» **Problem statement**:
Would you output all the lines below precisely as they stand, leaving each picture out?

» **Given data**:
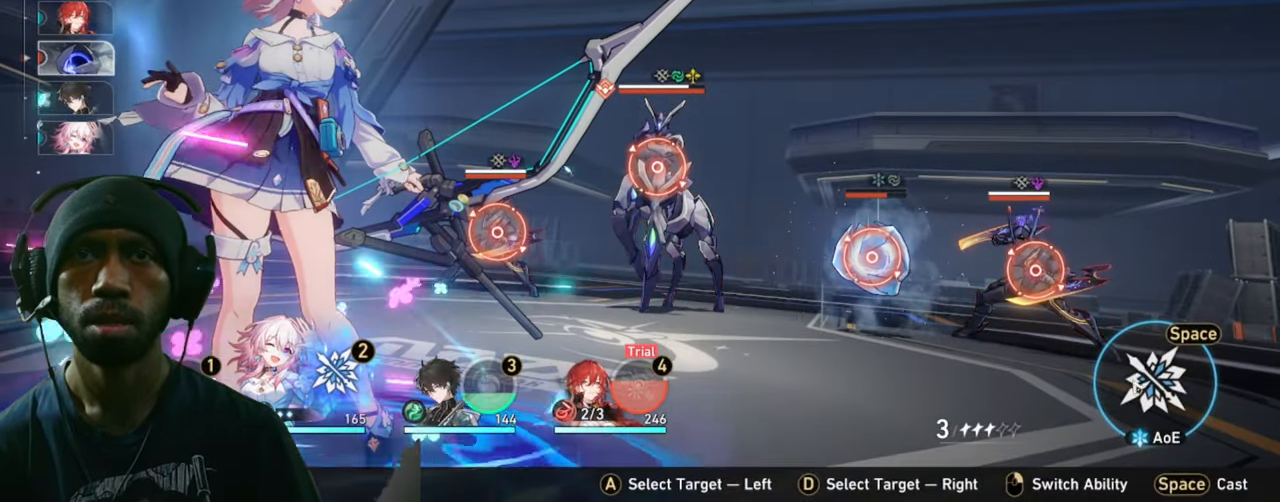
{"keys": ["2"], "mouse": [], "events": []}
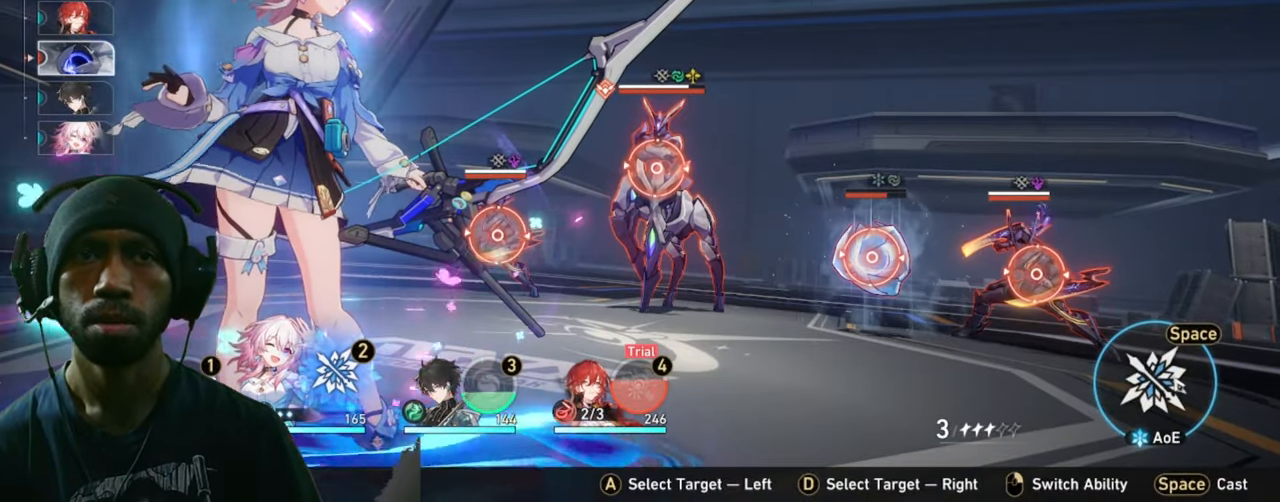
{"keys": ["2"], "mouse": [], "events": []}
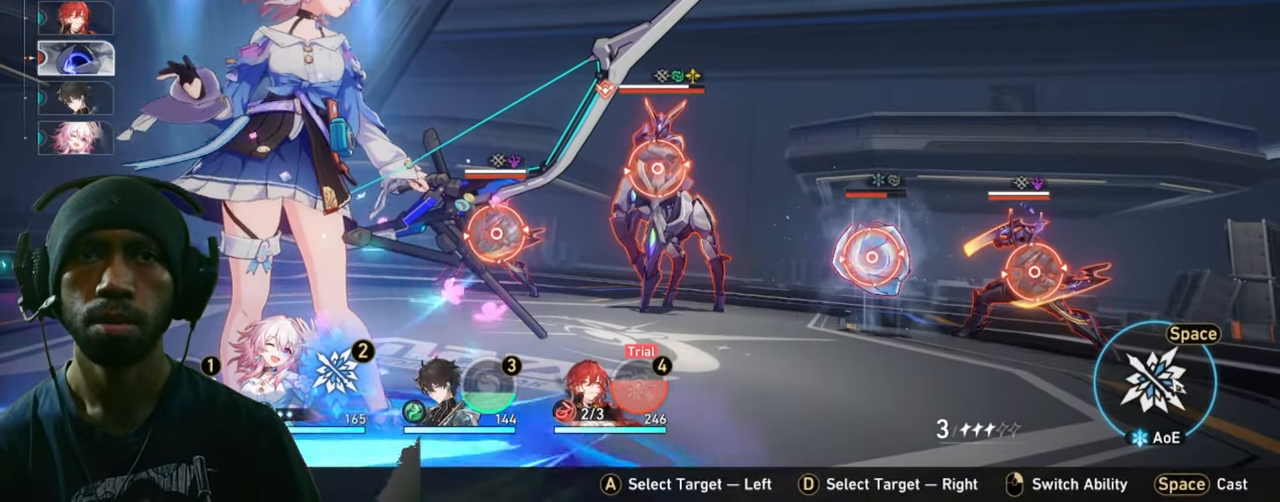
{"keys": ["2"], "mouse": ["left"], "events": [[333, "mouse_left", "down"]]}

» **Result of the exercise**:
{"keys": ["2"], "mouse": [], "events": []}
{"keys": ["2"], "mouse": [], "events": []}
{"keys": ["2"], "mouse": ["left"], "events": [[333, "mouse_left", "down"]]}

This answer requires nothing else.